Je sais, vous vous dîtes qu’on est loin des bagnoles. 

Pourtant, non, pas tant que ça. Si au quotidien la voiture n’est qu’un moyen de déplacement, dès qu’elle intègre la fiction, qu’elle soit romanesque ou cinématographique, elle devient la métaphore d’autre chose, à quoi elle participe réellement sans pour autant en constituer l’essentiel : le mouvement même de la vie. Rouler plus longtemps ou plus loin, c’est gagner du temps et parcourir encore quelques kilomètres en repoussant la limite finale d’un parcours qu’on sait ne pouvoir être infini. S’arrêter, c’est prendre le risque de ne pas repartir, sauf si c’est pour faire le plein. Se croiser, c’est se coordonner sur le repère orthonormé de l’écran GPS, avant de faire étape chez l’un, ou chez l’autre et, si les trajectoire veulent bien coïncider, de faire route ensemble, au moins un moment. 

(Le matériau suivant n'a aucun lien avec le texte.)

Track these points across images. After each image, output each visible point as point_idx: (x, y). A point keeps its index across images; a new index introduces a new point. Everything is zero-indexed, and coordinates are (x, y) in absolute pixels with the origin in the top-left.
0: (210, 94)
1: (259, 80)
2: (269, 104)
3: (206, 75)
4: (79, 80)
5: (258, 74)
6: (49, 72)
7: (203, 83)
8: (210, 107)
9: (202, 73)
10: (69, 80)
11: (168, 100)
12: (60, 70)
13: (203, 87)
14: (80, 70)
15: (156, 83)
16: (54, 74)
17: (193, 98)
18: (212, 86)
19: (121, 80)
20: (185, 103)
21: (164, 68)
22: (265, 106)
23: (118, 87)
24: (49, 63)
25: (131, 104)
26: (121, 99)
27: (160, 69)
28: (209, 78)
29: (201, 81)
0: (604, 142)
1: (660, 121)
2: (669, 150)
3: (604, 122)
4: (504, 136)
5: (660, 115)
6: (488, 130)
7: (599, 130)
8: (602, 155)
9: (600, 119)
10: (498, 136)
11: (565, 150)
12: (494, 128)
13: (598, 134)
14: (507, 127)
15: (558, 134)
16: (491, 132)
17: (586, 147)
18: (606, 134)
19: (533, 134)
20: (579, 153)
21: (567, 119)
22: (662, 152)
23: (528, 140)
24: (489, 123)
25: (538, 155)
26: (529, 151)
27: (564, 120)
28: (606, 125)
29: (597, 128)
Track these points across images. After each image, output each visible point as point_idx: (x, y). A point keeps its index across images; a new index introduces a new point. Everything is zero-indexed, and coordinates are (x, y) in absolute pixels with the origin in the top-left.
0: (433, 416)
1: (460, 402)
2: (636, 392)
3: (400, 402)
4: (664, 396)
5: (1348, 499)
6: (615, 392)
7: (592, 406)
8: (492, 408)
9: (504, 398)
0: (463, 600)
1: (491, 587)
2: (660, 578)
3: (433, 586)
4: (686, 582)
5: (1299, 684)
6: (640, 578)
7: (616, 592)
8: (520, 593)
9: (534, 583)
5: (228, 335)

Il n’y avait pas de voiture dans le clip de Retrograde. Juste une moto sur une route de campagne, comme une machine à remonter le temps, à en confondre les repères, mêlant le présent et le passé, touchant de la paume de la main gantée une joue disparue, regardant une soirée à jamais perdue, figée dans le froid du souvenir. Dans le ciel, un astéroïde s’embrasait à son entrée dans l’atmosphère, comme un présage des catastrophes déjà advenues, une cicatrice céleste. La moto, le casque, la tenue de cuir, c’était un peu comme le cosmonaute et son scaphandre, un moyen de se rendre quelque part où on ne peut pas aller. Ça faisait penser à l’image fantastique du motard dans Under the skin, une trajectoire dans la nuit, une ligne tracée par un phare, un être enfermé dans sa tenue, sans visage, sans présence, une fonction mettant sa mission à exécution. Au-dessus, en dessous, partout autour, la voix de James Blake, et les strates synthétiques qui, telles les tuyères des grandes orgues, soudent l’en-deçà et l’au-delà et propulsent le morceau là où, jusque là, on n’aurait pu aller.

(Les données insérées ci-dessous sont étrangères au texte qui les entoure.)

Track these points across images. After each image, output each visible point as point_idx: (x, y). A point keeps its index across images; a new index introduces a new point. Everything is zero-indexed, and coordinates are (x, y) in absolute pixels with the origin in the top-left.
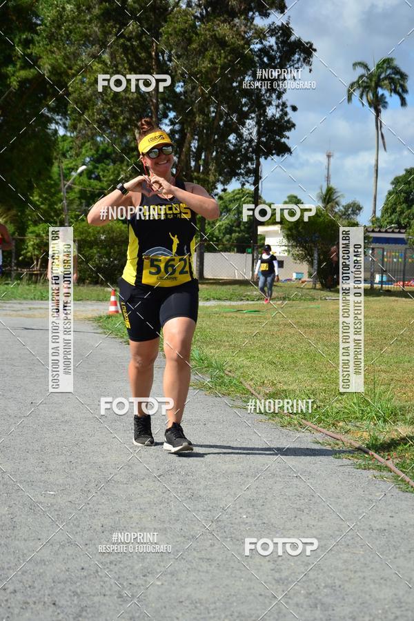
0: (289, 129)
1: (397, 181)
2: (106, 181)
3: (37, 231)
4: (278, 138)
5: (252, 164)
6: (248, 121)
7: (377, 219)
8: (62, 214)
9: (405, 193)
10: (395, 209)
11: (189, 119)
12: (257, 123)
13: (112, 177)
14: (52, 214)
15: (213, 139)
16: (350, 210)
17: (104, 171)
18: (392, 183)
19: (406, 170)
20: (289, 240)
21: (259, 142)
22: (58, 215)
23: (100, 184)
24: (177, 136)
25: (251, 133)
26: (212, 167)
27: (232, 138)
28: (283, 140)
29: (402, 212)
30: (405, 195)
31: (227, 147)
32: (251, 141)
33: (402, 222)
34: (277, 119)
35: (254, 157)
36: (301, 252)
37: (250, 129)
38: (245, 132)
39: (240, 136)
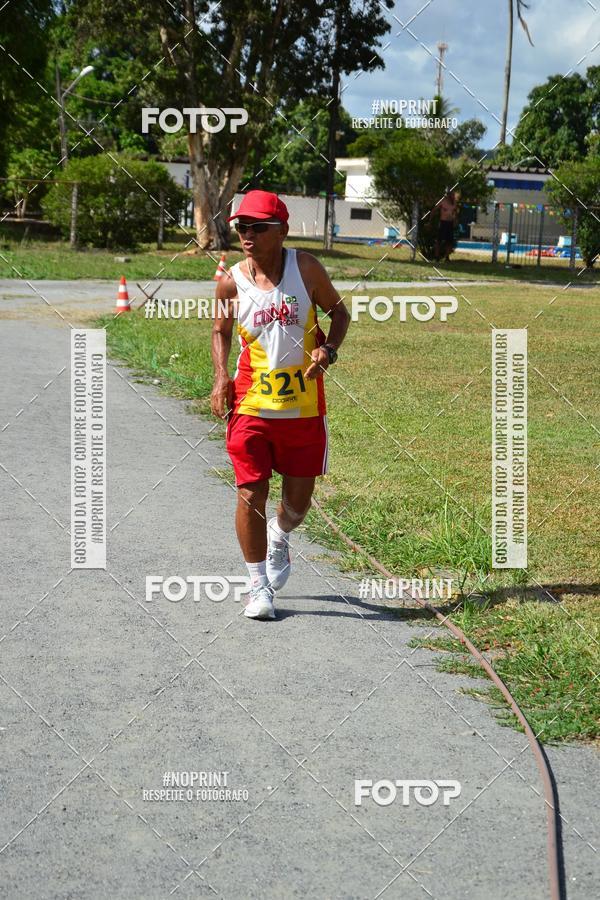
0: (382, 33)
1: (536, 94)
2: (122, 83)
3: (22, 160)
4: (365, 45)
5: (327, 82)
6: (323, 20)
7: (507, 148)
8: (57, 134)
9: (546, 111)
10: (533, 134)
11: (238, 16)
12: (335, 22)
13: (130, 78)
14: (44, 134)
15: (272, 45)
16: (469, 131)
17: (119, 69)
18: (530, 97)
19: (550, 79)
20: (379, 191)
21: (339, 50)
22: (52, 136)
23: (113, 87)
24: (221, 39)
25: (326, 37)
26: (270, 85)
27: (300, 43)
28: (372, 48)
29: (543, 139)
30: (548, 115)
31: (291, 57)
32: (327, 48)
33: (542, 153)
34: (366, 18)
35: (331, 72)
36: (395, 207)
37: (327, 30)
38: (319, 35)
39: (311, 40)
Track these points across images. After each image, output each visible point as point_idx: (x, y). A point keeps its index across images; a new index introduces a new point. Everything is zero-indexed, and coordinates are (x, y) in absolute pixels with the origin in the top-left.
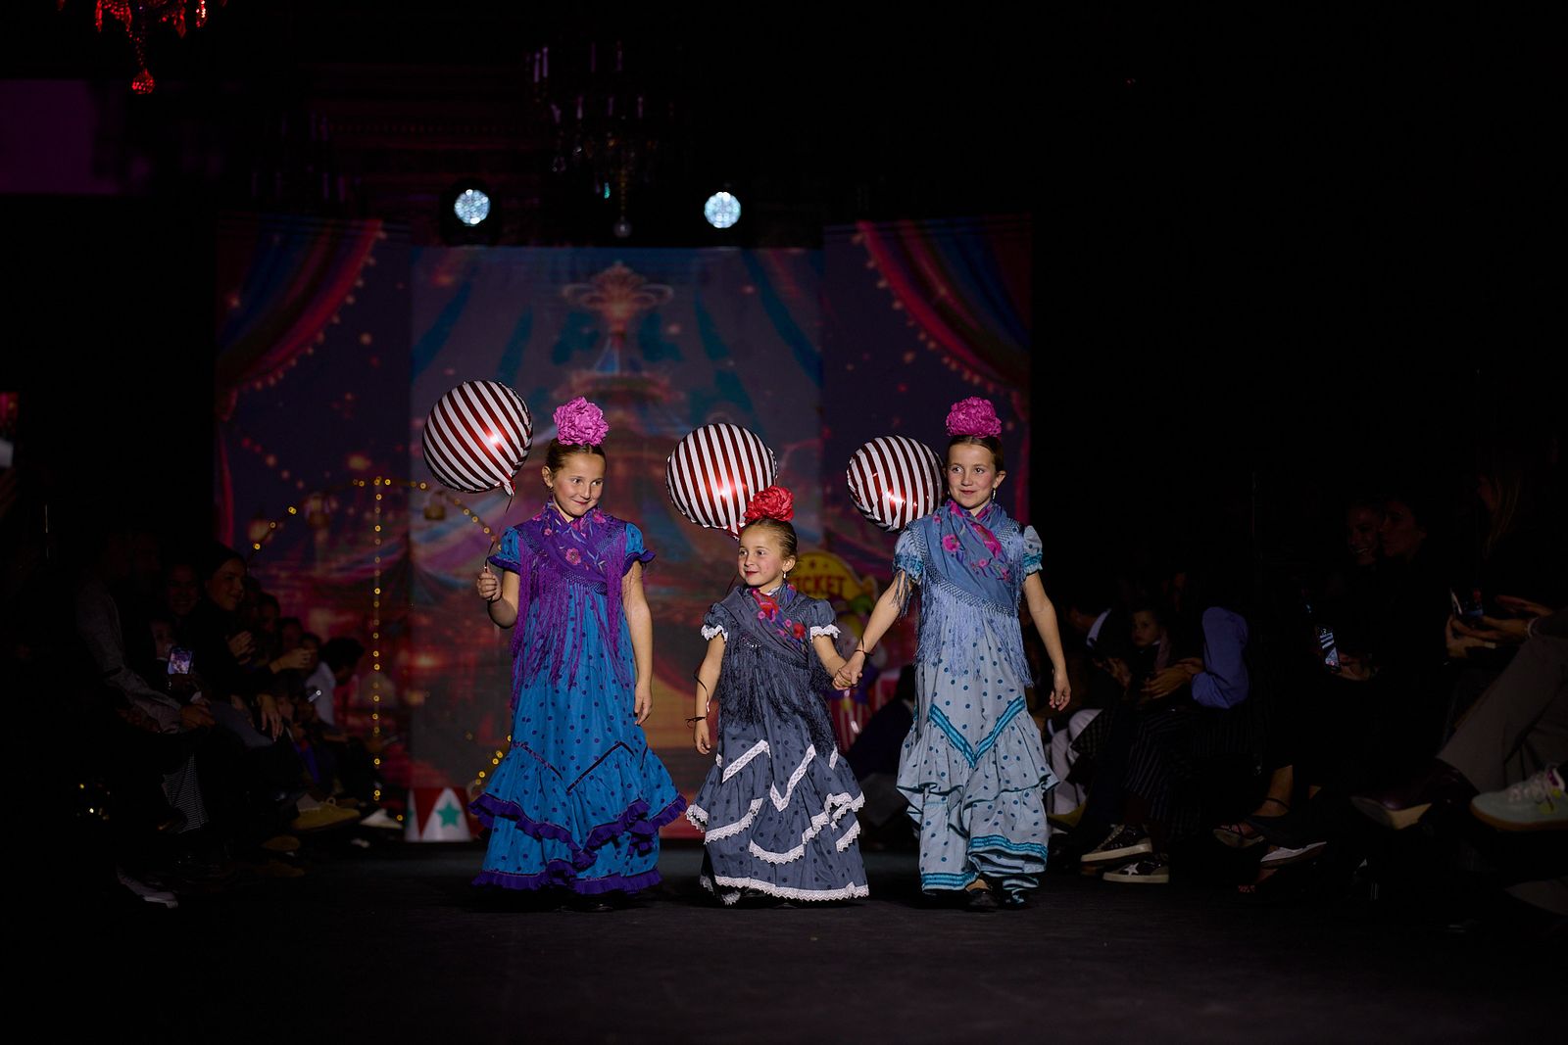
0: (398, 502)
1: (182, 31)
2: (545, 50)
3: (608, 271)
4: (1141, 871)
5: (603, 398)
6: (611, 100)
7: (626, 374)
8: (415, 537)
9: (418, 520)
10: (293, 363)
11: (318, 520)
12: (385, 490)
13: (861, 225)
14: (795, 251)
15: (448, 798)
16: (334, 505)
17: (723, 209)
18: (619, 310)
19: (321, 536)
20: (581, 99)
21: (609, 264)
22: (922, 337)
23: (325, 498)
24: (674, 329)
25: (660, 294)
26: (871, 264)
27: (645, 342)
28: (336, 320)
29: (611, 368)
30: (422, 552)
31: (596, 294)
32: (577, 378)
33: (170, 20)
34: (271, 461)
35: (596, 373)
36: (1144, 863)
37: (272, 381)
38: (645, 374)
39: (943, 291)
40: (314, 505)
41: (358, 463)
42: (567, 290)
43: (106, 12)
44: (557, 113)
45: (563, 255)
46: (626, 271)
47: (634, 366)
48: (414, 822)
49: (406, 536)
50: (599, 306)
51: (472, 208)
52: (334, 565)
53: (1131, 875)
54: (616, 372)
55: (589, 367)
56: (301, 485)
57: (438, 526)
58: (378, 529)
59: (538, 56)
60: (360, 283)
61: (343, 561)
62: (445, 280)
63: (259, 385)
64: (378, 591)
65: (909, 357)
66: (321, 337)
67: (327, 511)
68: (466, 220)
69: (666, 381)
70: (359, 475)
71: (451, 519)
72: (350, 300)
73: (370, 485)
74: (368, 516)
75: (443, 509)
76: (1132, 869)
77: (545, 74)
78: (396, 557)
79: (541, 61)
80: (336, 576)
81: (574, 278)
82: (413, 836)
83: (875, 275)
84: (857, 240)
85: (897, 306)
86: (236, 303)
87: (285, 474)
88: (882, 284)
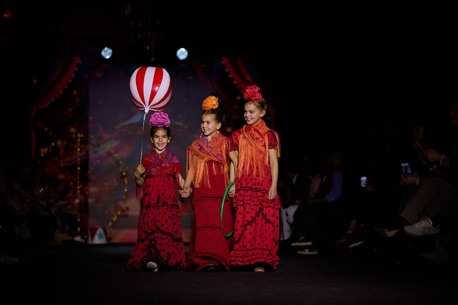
0: (85, 141)
2: (129, 5)
4: (310, 251)
8: (90, 152)
9: (91, 147)
10: (53, 100)
11: (61, 147)
12: (81, 138)
13: (224, 58)
14: (204, 66)
15: (100, 231)
16: (65, 142)
17: (182, 54)
19: (62, 152)
20: (140, 20)
23: (63, 140)
26: (227, 70)
28: (66, 87)
30: (92, 156)
34: (46, 129)
36: (310, 248)
37: (47, 105)
39: (248, 78)
40: (59, 142)
41: (73, 130)
44: (133, 25)
48: (90, 238)
49: (87, 152)
51: (107, 53)
52: (66, 161)
53: (307, 252)
56: (55, 136)
57: (97, 149)
58: (79, 150)
59: (127, 7)
60: (73, 76)
61: (68, 159)
62: (99, 75)
63: (43, 107)
64: (79, 168)
65: (238, 98)
66: (61, 92)
67: (63, 144)
68: (105, 57)
70: (72, 133)
71: (101, 146)
72: (70, 81)
73: (77, 137)
74: (76, 146)
75: (99, 144)
76: (307, 250)
77: (129, 12)
78: (85, 158)
79: (128, 9)
80: (66, 164)
82: (90, 242)
83: (228, 73)
84: (223, 62)
85: (235, 82)
86: (35, 81)
87: (51, 133)
88: (230, 76)
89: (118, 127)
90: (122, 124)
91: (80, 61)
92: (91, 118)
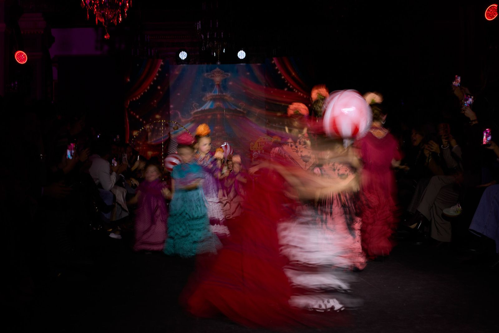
0: (167, 125)
1: (116, 24)
2: (200, 22)
3: (215, 70)
5: (214, 99)
6: (215, 34)
7: (220, 94)
8: (171, 133)
9: (172, 129)
10: (142, 94)
11: (149, 130)
12: (164, 123)
13: (274, 58)
14: (258, 64)
17: (242, 55)
18: (218, 79)
19: (150, 134)
20: (208, 33)
21: (215, 68)
22: (289, 85)
23: (150, 125)
24: (231, 83)
25: (227, 75)
26: (277, 68)
27: (223, 87)
28: (152, 83)
29: (216, 92)
30: (173, 136)
31: (212, 75)
32: (209, 95)
33: (113, 21)
34: (138, 117)
35: (213, 94)
37: (137, 98)
38: (224, 94)
39: (293, 74)
40: (148, 127)
42: (205, 74)
43: (98, 20)
44: (203, 37)
45: (204, 66)
46: (219, 70)
47: (221, 92)
49: (169, 133)
50: (213, 78)
51: (183, 55)
52: (153, 141)
54: (218, 94)
55: (211, 92)
56: (144, 122)
57: (177, 131)
58: (163, 132)
59: (198, 23)
60: (157, 75)
61: (155, 139)
62: (177, 73)
63: (134, 99)
64: (163, 146)
66: (148, 88)
67: (151, 128)
68: (182, 59)
69: (229, 95)
70: (158, 119)
71: (179, 129)
72: (155, 79)
73: (161, 122)
74: (160, 129)
75: (178, 127)
77: (200, 27)
78: (167, 138)
79: (199, 25)
80: (153, 143)
81: (207, 72)
83: (278, 70)
84: (273, 62)
85: (283, 77)
86: (129, 80)
87: (141, 120)
88: (279, 72)
89: (192, 113)
90: (196, 111)
91: (162, 63)
92: (171, 106)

La chute de l’astre sur la surface terrestre est comme le présage de cette autre collision, automobile celle-ci, qui débute et clôt le nouveau clip de James Blake, pour un titre enregistré en compagnie de Rosalia Vila, Barefoot in the park. La jeune chanteuse de neo-flamenco s’y trouve au volant d’un bon vieux Toyota Land-Cruiser Station-Wagon, sur une route de campagne. Du regard, alors qu’elle croise James Blake conduisant sa berline honda, elle a comme un pressentiment, mais à l’envers, comme si l’accident à venir remontait du passé, comme si le prémonitoire se mélangeait avec le rétrospectif. Si c’était la moto, dans Retrograde, qui servait à aller vers les souvenirs enfouis, les voitures ici, dans le cataclysme de leur rencontre, sont les machines du retour à l’enfance, l’image du mouvement intime de l’existence, qui n’est pas une simple progression vers l’avenir, mais plutôt une façon d’aller et venir en avant, et vers les jours d’avant. 

Deux enfants, dont on verra l’enfance s’envoler, littéralement, comme emportée par une onde numérique venue faire frémir la surface de l’image, les effaçant peu à peu au regard pour laisser la place à celle et celui qu’ils deviendront, un jour; deux enfants se tiennent, face à face, à côté d’eux-mêmes, anéantis par leur propre rencontre au détour d’une route.

Une rencontre, c’est toujours un co-incident.


Rendons hommage aux réalisateurs, parce que la rencontre entre un musicien et un metteur en image est toujours un accident potentiel, un crash-test d’où émerge, comme ici, une forme nouvelle, et belle : 

Retrograde a été réalisé par Martin de Thurah. 

Barefoot in the park, par Diana Kunst. 

Des noms à ajouter à la liste de ceux dont il vaut la peine de suivre les mouvements.